─── EXERCISE MATERIALS ───

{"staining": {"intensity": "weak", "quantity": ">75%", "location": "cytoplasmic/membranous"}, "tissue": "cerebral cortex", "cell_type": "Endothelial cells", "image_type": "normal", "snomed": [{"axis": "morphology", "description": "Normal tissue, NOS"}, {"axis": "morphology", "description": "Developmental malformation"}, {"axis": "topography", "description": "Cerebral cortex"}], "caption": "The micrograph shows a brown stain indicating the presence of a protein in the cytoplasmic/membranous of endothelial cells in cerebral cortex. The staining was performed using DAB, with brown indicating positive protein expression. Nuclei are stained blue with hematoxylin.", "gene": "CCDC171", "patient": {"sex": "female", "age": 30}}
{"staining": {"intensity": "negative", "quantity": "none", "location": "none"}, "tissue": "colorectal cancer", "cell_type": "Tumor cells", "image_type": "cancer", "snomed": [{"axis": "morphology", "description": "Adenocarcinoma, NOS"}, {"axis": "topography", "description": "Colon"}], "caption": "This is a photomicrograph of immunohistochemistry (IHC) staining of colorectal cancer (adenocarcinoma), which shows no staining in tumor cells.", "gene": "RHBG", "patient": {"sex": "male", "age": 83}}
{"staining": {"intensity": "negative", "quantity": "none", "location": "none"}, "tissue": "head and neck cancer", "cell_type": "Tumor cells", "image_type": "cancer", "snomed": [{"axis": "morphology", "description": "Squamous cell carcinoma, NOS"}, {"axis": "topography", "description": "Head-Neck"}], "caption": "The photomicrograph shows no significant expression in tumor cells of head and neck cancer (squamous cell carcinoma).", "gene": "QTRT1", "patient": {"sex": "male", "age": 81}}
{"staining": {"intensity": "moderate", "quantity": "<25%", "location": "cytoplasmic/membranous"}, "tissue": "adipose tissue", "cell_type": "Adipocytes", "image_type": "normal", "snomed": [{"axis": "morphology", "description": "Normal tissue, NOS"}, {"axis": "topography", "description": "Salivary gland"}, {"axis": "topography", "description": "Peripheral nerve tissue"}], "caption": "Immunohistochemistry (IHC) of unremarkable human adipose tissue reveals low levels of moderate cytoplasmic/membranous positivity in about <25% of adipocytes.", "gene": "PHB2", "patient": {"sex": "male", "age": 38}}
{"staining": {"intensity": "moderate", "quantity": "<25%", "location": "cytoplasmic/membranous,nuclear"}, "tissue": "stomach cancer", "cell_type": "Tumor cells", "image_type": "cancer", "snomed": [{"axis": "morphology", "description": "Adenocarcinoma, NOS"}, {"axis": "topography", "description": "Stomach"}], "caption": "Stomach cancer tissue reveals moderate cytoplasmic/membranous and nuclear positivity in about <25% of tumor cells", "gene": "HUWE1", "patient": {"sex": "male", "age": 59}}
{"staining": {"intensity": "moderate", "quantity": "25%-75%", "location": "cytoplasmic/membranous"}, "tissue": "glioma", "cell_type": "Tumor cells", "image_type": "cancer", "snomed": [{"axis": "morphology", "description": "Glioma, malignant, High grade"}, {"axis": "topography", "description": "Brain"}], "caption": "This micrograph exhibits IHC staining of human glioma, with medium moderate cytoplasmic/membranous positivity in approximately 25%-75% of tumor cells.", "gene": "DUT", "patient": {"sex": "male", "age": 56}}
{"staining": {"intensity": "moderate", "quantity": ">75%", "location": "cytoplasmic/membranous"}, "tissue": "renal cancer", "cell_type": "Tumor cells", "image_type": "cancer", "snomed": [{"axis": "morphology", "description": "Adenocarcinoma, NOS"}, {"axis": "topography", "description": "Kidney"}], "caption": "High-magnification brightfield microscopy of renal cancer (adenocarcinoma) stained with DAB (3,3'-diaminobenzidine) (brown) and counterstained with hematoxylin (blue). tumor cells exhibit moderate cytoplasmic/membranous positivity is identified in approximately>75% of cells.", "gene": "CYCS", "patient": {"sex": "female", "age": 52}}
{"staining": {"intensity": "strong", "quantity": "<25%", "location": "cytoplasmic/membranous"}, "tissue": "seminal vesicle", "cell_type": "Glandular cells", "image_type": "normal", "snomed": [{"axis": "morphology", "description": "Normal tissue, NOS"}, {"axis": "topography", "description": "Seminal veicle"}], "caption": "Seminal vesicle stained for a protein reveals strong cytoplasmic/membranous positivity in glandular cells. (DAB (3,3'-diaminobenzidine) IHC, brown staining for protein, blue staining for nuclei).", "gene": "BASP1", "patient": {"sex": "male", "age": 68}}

───

▶ **PROBLEM REQUIREMENTS**
If a line in the entries above contains the word "hematoxylin", copy it.

▶ **COMPLETED TASK**
{"staining": {"intensity": "weak", "quantity": ">75%", "location": "cytoplasmic/membranous"}, "tissue": "cerebral cortex", "cell_type": "Endothelial cells", "image_type": "normal", "snomed": [{"axis": "morphology", "description": "Normal tissue, NOS"}, {"axis": "morphology", "description": "Developmental malformation"}, {"axis": "topography", "description": "Cerebral cortex"}], "caption": "The micrograph shows a brown stain indicating the presence of a protein in the cytoplasmic/membranous of endothelial cells in cerebral cortex. The staining was performed using DAB, with brown indicating positive protein expression. Nuclei are stained blue with hematoxylin.", "gene": "CCDC171", "patient": {"sex": "female", "age": 30}}
{"staining": {"intensity": "moderate", "quantity": ">75%", "location": "cytoplasmic/membranous"}, "tissue": "renal cancer", "cell_type": "Tumor cells", "image_type": "cancer", "snomed": [{"axis": "morphology", "description": "Adenocarcinoma, NOS"}, {"axis": "topography", "description": "Kidney"}], "caption": "High-magnification brightfield microscopy of renal cancer (adenocarcinoma) stained with DAB (3,3'-diaminobenzidine) (brown) and counterstained with hematoxylin (blue). tumor cells exhibit moderate cytoplasmic/membranous positivity is identified in approximately>75% of cells.", "gene": "CYCS", "patient": {"sex": "female", "age": 52}}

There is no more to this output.